## Trecho selecionado
Anna Veronica Mautner

Há pouco tempo, por pressa e um tantinho de descaso com a minha aparência, saí de casa com três cachinhos no topo da cabeça. Ainda bem que não ostentava bóbis, eram só grampos. Uma amiga me esperava, e lá fomos nós para um almoço de aniversário. Depois de uma hora, tendo já sorrido e conversado, por um acaso do destino pus a mão na cabeça e... socorro!! Arranquei ali mesmo os grampos que prendiam os cachos. Corei! Perguntei a quem estava ao meu lado por que não me avisara: "Porque achei que fosse novidade!".
Mesmo que fosse, caberia um reparo ainda que respeitoso. Hoje é assim: qualquer comentário é visto como desaprovação pela etiqueta -criticar, desaprovar e apontar diferenças viraram tabu. Parece que somos tão frágeis que não suportamos a percepção de nossos deslizes. É por isso que cada vez mais se confunde complacência com bons modos. Outro dia, vi saltar de uma calça jeans feminina, de cavalo bem curto, um traseiro completo. Ao natural, a calça já mostrava boa parte; agachando-se para endireitar o tênis, o indesejado aconteceu. O homem que a acompanhava se constrangeu, assim como outros que estavam em volta. Olhei para ver se ele faria algum comentário. Não fez.

[Itens de um conjunto de dados]
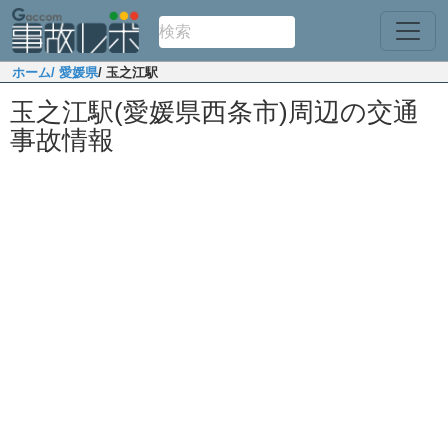
ホーム
/ 愛媛県
/ 玉之江駅
玉之江駅(愛媛県西条市)周辺の交通
事故情報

## Tarefa A
Responda, com base no trecho:
(i) Com quantos cachinhos no topo da cabeça quem narra saiu de casa?
(ii) A que evento quem narra foi com a amiga?
(iii) Para que a mulher de calça jeans se agachou?
## Tarefa B
Copie do trecho, sem alterar nada, tudo o que vai de "Mesmo que fosse, caberia" até "comentário. Não fez.".
As linhas constituem um material à parte, separado do trecho.

## Resposta esperada A
(i) Três.
(ii) Um almoço de aniversário.
(iii) Para endireitar o tênis.

## Resposta esperada B
Mesmo que fosse, caberia um reparo ainda que respeitoso. Hoje é assim: qualquer comentário é visto como desaprovação pela etiqueta -criticar, desaprovar e apontar diferenças viraram tabu. Parece que somos tão frágeis que não suportamos a percepção de nossos deslizes. É por isso que cada vez mais se confunde complacência com bons modos. Outro dia, vi saltar de uma calça jeans feminina, de cavalo bem curto, um traseiro completo. Ao natural, a calça já mostrava boa parte; agachando-se para endireitar o tênis, o indesejado aconteceu. O homem que a acompanhava se constrangeu, assim como outros que estavam em volta. Olhei para ver se ele faria algum comentário. Não fez.